- [Sayfa alıntısı]:
/---

ŞÖYLE deniyor kenarda köşede:

Aday adayı olacak kişiler şu anki başkanlardan çekiniyormuş…

Cesaret edip bende aday adayıyım diyemiyormuş…

Falan filan…

*

- Çok cılız da olsa “niye fazla aday adayı yok?” sorusu sorulmaya başlandı ya...

- Bir parçacık da olsa “16 yıllık alışıldık hava” bozulmuş gibi oldu ya...

“İntikam” çığlıkları atan...

“Rövanş” diye el ovuşturan...

İki kesim var bu şehirde:

-BİR: Gözünü intikam hırsı bürümüş parti içindeki marjinal muhalifler.

-İKİ: Biraz çıkar gereği, birazda korku nedeniyle başkanlara yanlamış tipler.

*

Gözünü intikam hırsı bürümüş marjinal muhalifleri bir tarafa bırakalım.

\---

- [Mevcut veriler]:
/---

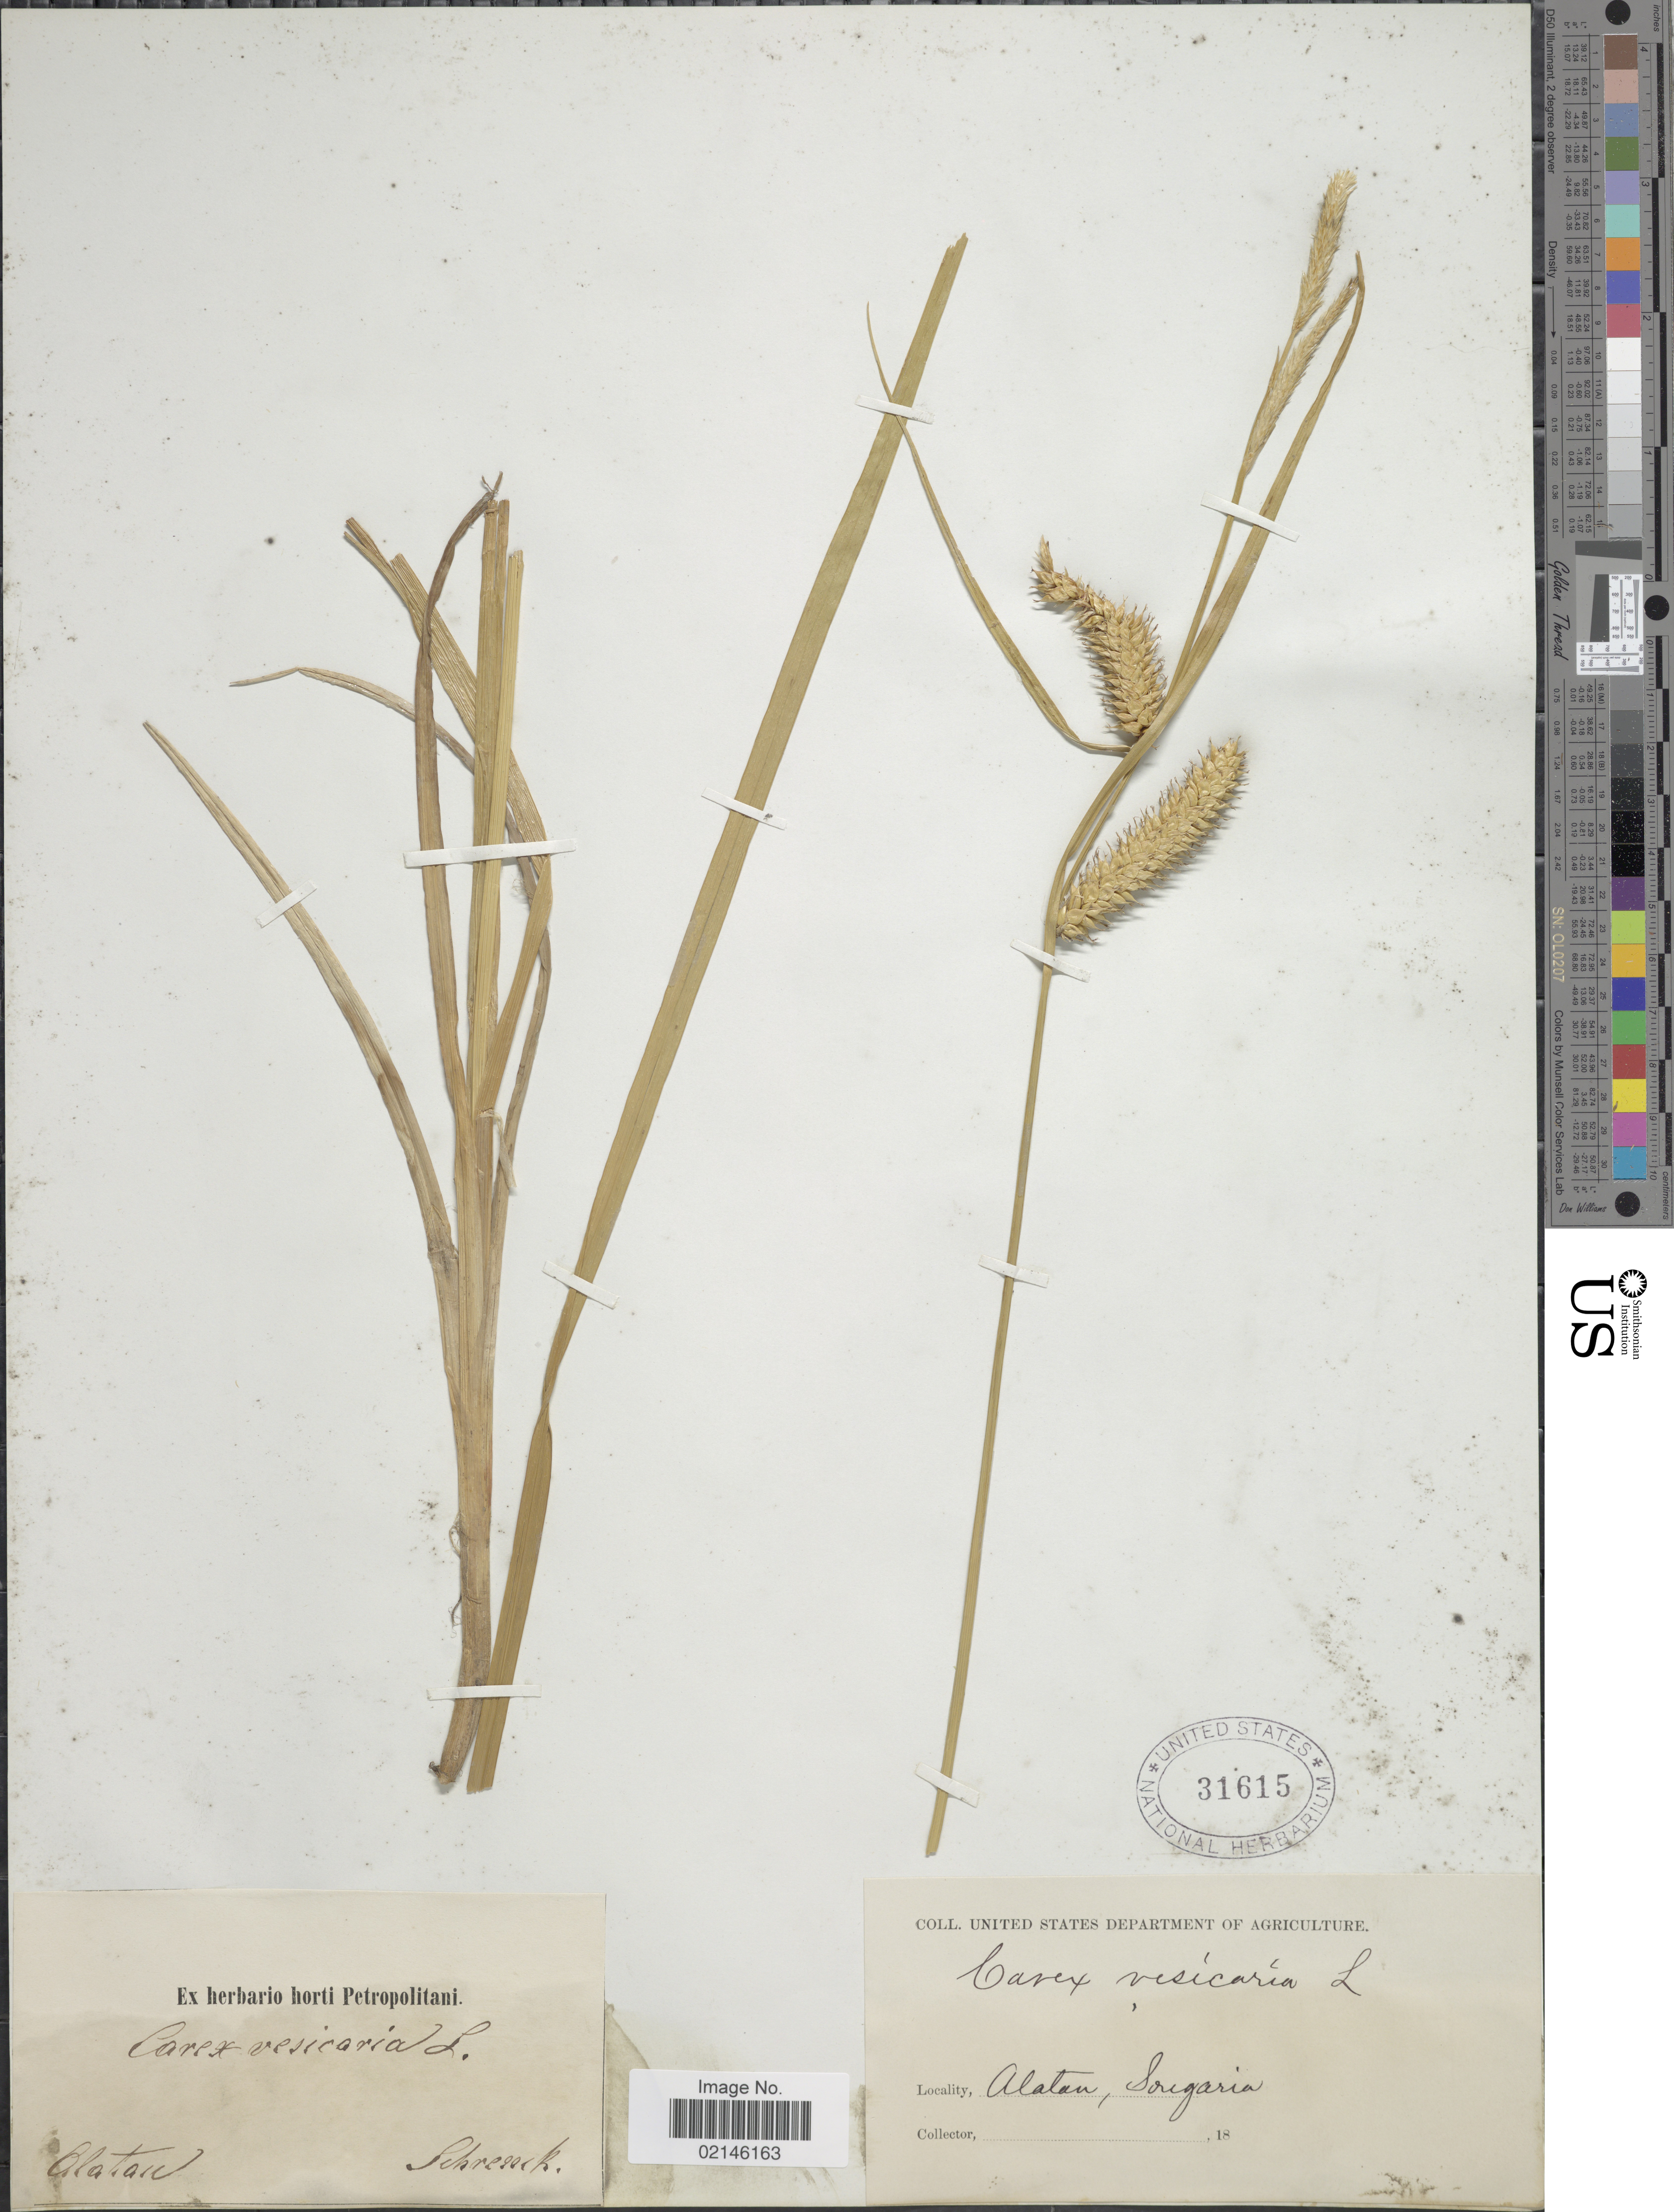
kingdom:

\---

- [Görevler]:
1. Sayfa alıntısına göre aşağıdaki soruları yanıtlayın:
(a) Aday adayı olacak kişilerin kimlerden çekindiği söyleniyor?
(b) Bozulmuş gibi olan alışıldık hava kaç yıllıktır?
(c) İkinci kesimdekiler başkanlara hangi nedenlerle yanlamıştır?
2. Sayfa alıntısında "İki kesim var bu şehirde" diye başlayan bölümü, ana bilgileri koruyarak kısa bir listeye dönüştürün.
Bu materyal, sayfa alıntısından ayrı ve bağımsızdır.

- [Yanıtlar]:
1.
(a) Şu anki başkanlardan.
(b) 16 yıllık.
(c) Biraz çıkar gereği, biraz da korku nedeniyle.

2.
Şehirdeki iki kesim:
- Parti içinde, gözünü intikam hırsı bürümüş marjinal muhalifler
- Biraz çıkar, biraz da korku nedeniyle başkanlara yanlamış kişiler